Both Kreidler and Washington Health Benefit Exchange CEO Pam MacEwan blasted the Republican-controlled federal government in D.C. as having a hand in the disappointing developments.
“I’m deeply troubled by the changes we’re seeing for next year’s health insurance market,” said Kreidler. “The proposed drop in insurers and coverage areas clearly indicates to me that the uncertainty the Trump administration and the GOP-controlled Congress has sowed for months is sabotaging the progress we’ve made. Their actions, including failing to commit to fund the cost-sharing subsidies, not enforcing the individual mandate, and continuing to push in secret the severely flawed American Health Care Act are eroding confidence health insurers have in the market here and across the nation. These actions only increase premiums and decrease insurer participation.

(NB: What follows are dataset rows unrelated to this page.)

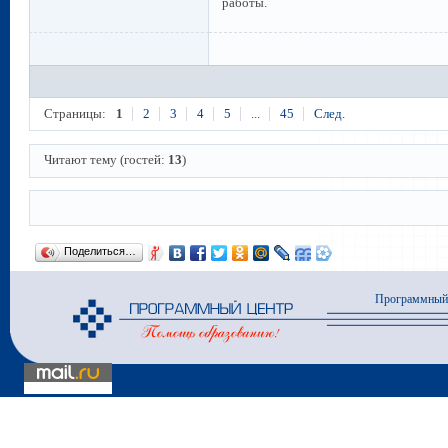
работы.
Страницы:
1
2
3
4
5
...
45
След.
Читают тему (гостей:
13
)
Поделиться…
Программный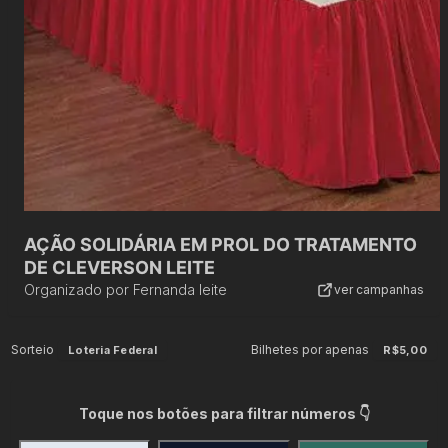
AÇÃO SOLIDÁRIA EM PROL DO TRATAMENTO
DE CLEVERSON LEITE
Organizado por
Fernanda leite
ver campanhas
Sorteio
Bilhetes por apenas
Loteria Federal
R$5,00
Toque nos botões para filtrar números 👇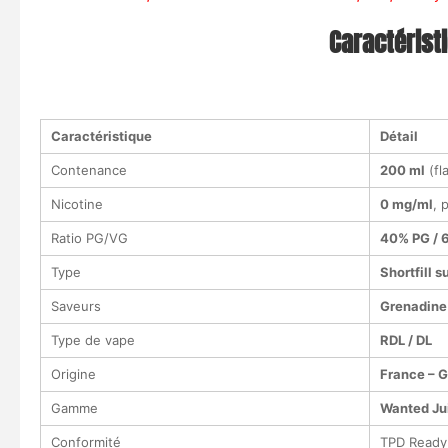
Caractérist
Caractéristique
Détail
Contenance
200 ml
(fl
Nicotine
0 mg/ml
, 
Ratio PG/VG
40% PG / 
Type
Shortfill 
Saveurs
Grenadine 
Type de vape
RDL / DL
Origine
France – G
Gamme
Wanted Ju
Conformité
TPD Ready 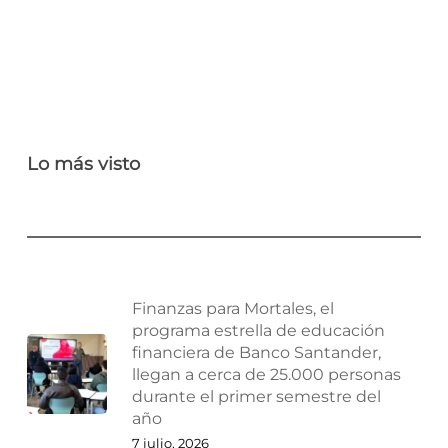
Lo más visto
Finanzas para Mortales, el
programa estrella de educación
financiera de Banco Santander,
llegan a cerca de 25.000 personas
durante el primer semestre del
año
7 julio, 2026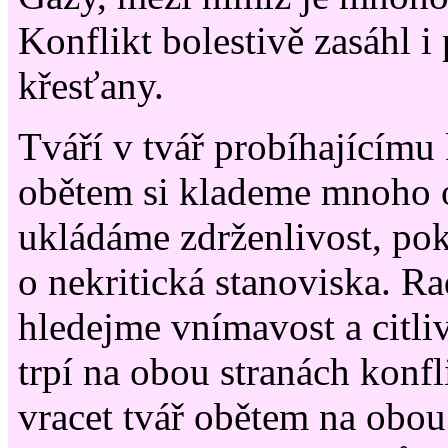
Konflikt bolestivě zasáhl i 
křesťany.
Tváří v tvář probíhajícímu 
obětem si klademe mnoho 
ukládáme zdrženlivost, po
o nekritická stanoviska. Ra
hledejme vnímavost a citlivo
trpí na obou stranách konfli
vracet tvář obětem na obou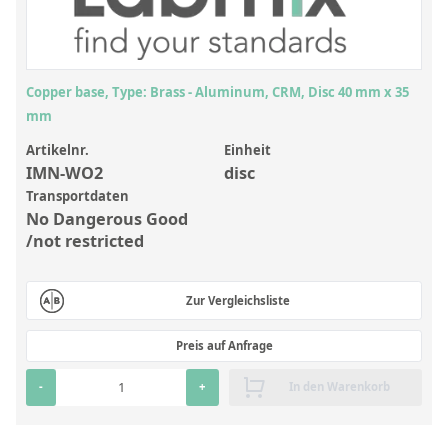
Anorganische Referenzstandards
Laborvergleichsuntersuchungen (LVU/PT)
Laborbedarf und Verbrauchsmaterialien
Copper base, Type: Brass - Aluminum, CRM, Disc 40 mm x 35
Sonstige Standards
mm
Artikelnr.
Einheit
Custom-Made
IMN-WO2
disc
Transportdaten
Übersicht: Kundenspezifische Standards
No Dangerous Good
/not restricted
Anorganische wässrige Kundenmischungen
Organische Analyten | Rückstandsanalytik
Zur Vergleichsliste
Elementstandards in Öl
Preis auf Anfrage
Metallstandards | Setting Up Samples (SUS)
-
+
In den Warenkorb
Kundenspezifische Polymerstandards
Pharmazeutische und organische Kundensynthesen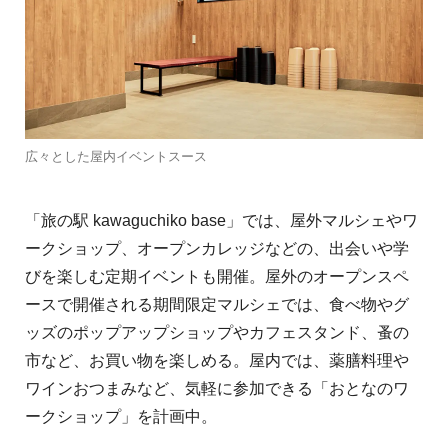
広々とした屋内イベントスース
「旅の駅 kawaguchiko base」では、屋外マルシェやワ
ークショップ、オープンカレッジなどの、出会いや学
びを楽しむ定期イベントも開催。屋外のオープンスペ
ースで開催される期間限定マルシェでは、食べ物やグ
ッズのポップアップショップやカフェスタンド、蚤の
市など、お買い物を楽しめる。屋内では、薬膳料理や
ワインおつまみなど、気軽に参加できる「おとなのワ
ークショップ」を計画中。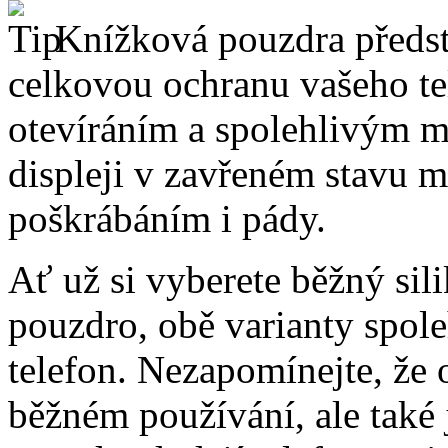
Knížková pouzdra předsta
celkovou ochranu vašeho te
otevíráním a spolehlivým 
displeji v zavřeném stavu 
poškrábáním i pády.
Ať už si vyberete běžný sil
pouzdro, obě varianty spole
telefon. Nezapomínejte, že 
běžném používání, ale také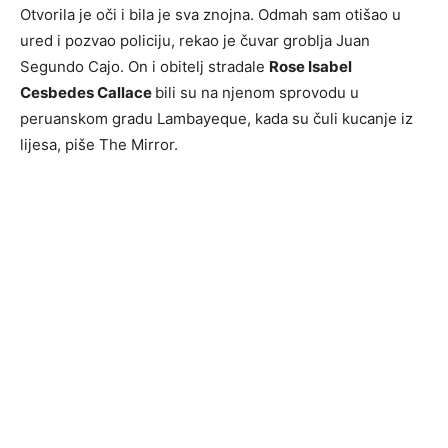
Otvorila je oči i bila je sva znojna. Odmah sam otišao u
ured i pozvao policiju, rekao je čuvar groblja Juan
Segundo Cajo. On i obitelj stradale
Rose Isabel
Cesbedes Callace
bili su na njenom sprovodu u
peruanskom gradu Lambayeque, kada su čuli kucanje iz
lijesa, piše The Mirror.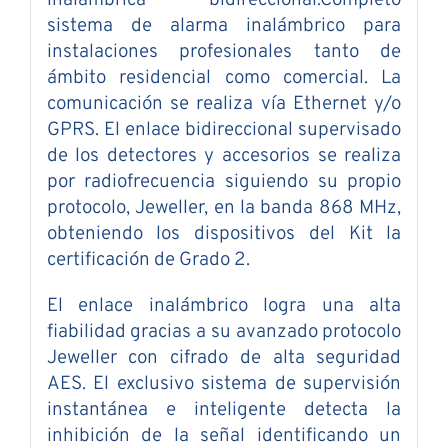
sistema de alarma inalámbrico para
instalaciones profesionales tanto de
ámbito residencial como comercial. La
comunicación se realiza vía Ethernet y/o
GPRS. El enlace bidireccional supervisado
de los detectores y accesorios se realiza
por radiofrecuencia siguiendo su propio
protocolo, Jeweller, en la banda 868 MHz,
obteniendo los dispositivos del Kit la
certificación de Grado 2.
El enlace inalámbrico logra una alta
fiabilidad gracias a su avanzado protocolo
Jeweller con cifrado de alta seguridad
AES. El exclusivo sistema de supervisión
instantánea e inteligente detecta la
inhibición de la señal identificando un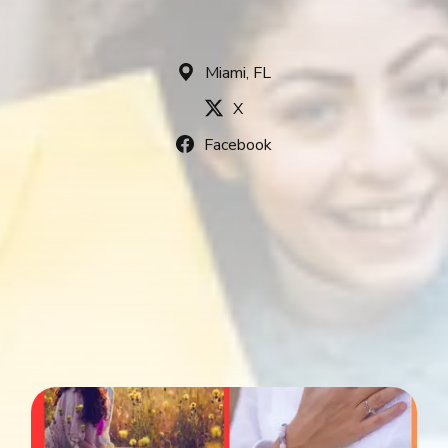
Miami, FL
X
Facebook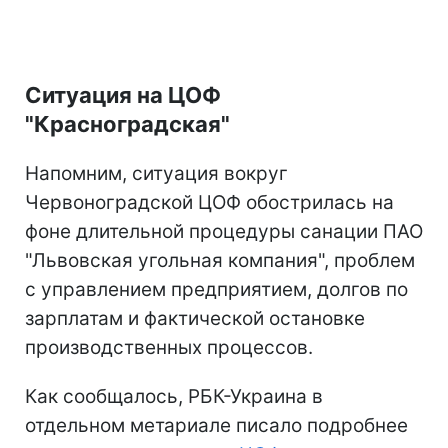
Ситуация на ЦОФ
"Красноградская"
Напомним, ситуация вокруг
Червоноградской ЦОФ обострилась на
фоне длительной процедуры санации ПАО
"Львовская угольная компания", проблем
с управлением предприятием, долгов по
зарплатам и фактической остановке
производственных процессов.
Как сообщалось, РБК-Украина в
отдельном метариале писало подробнее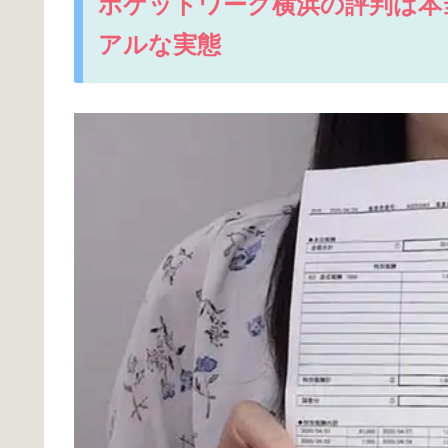
ポケットワーク横浜の評判は本
アルな実態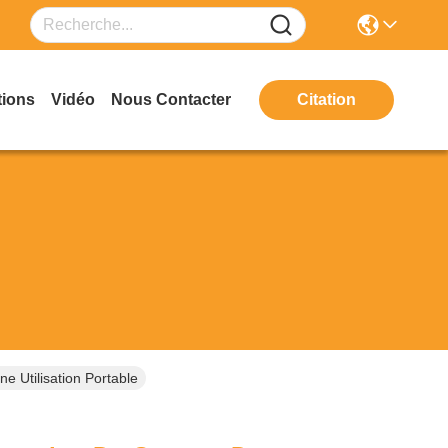
tions
Vidéo
Nous Contacter
Citation
 Utilisation Portable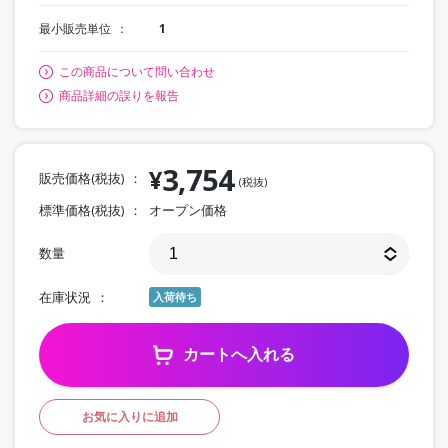
最小販売単位
1
この商品について問い合わせ
商品詳細の誤りを報告
3,754
¥
販売価格(税抜)
(税抜)
標準価格(税抜)
オープン価格
数量
在庫状況
入荷待ち
カートへ入れる
お気に入りに追加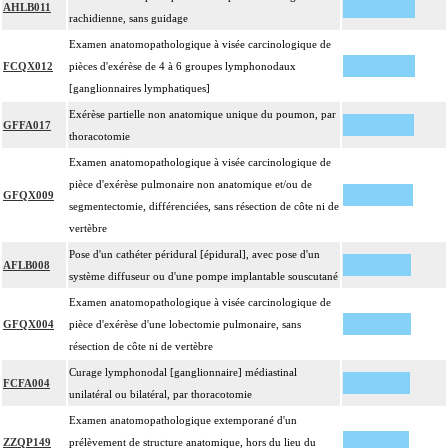
AHLB011
rachidienne, sans guidage
Examen anatomopathologique à visée carcinologique de
FCQX012
pièces d'exérèse de 4 à 6 groupes lymphonodaux
[ganglionnaires lymphatiques]
Exérèse partielle non anatomique unique du poumon, par
GFFA017
thoracotomie
Examen anatomopathologique à visée carcinologique de
pièce d'exérèse pulmonaire non anatomique et/ou de
GFQX009
segmentectomie, différenciées, sans résection de côte ni de
vertèbre
Pose d'un cathéter péridural [épidural], avec pose d'un
AFLB008
système diffuseur ou d'une pompe implantable souscutané
Examen anatomopathologique à visée carcinologique de
GFQX004
pièce d'exérèse d'une lobectomie pulmonaire, sans
résection de côte ni de vertèbre
Curage lymphonodal [ganglionnaire] médiastinal
FCFA004
unilatéral ou bilatéral, par thoracotomie
Examen anatomopathologique extemporané d'un
ZZQP149
prélèvement de structure anatomique, hors du lieu du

“The Affordable Care Act has worked in Washington state because we fully embraced the reforms it offered – including expanding Medicaid and creating our own state Exchange. These decisions helped increase competition, provided better coverage and access, and fueled the largest drop in our uninsured in decades. Much more could be done to improve upon our progress, but that would take congressional action focused on shoring up the law, versus taking it down.
“For months, we’ve worked closely with our health insurers and other stakeholders in a concerted effort to try to explain to the Trump administration and congressional leaders what the impact could be to our market and most importantly, to our consumers, if this level of uncertainty and volatility continued. Today, our predictions came true.”
“Despite the strength and stability of our state’s marketplace efforts, we were disappointed with the health insurance filing proposals submitted with the Office of the Insurance Commissioner for participation on the 2018 Exchange,” added MacEwan. “While we are seeing a number of carriers returning this year, we also were dismayed by the role federal uncertainty played into the decision of others to discontinue offering products or scale back their existing service areas. This federal uncertainty is tied to whether the administration will continue to fund cost-sharing reductions or enforce the individual mandate.
“What makes today’s announcement particularly difficult is that the market forces at work are occurring outside of the Exchange’s purview and disrupting what was viewed as a stabilizing health insurance marketplace. And as we continue to wait for administrative guidance on these issues, we must watch as administrative indecision adversely affects our customers who rely on the Exchange to secure coverage – often with financial help – for themselves and their families.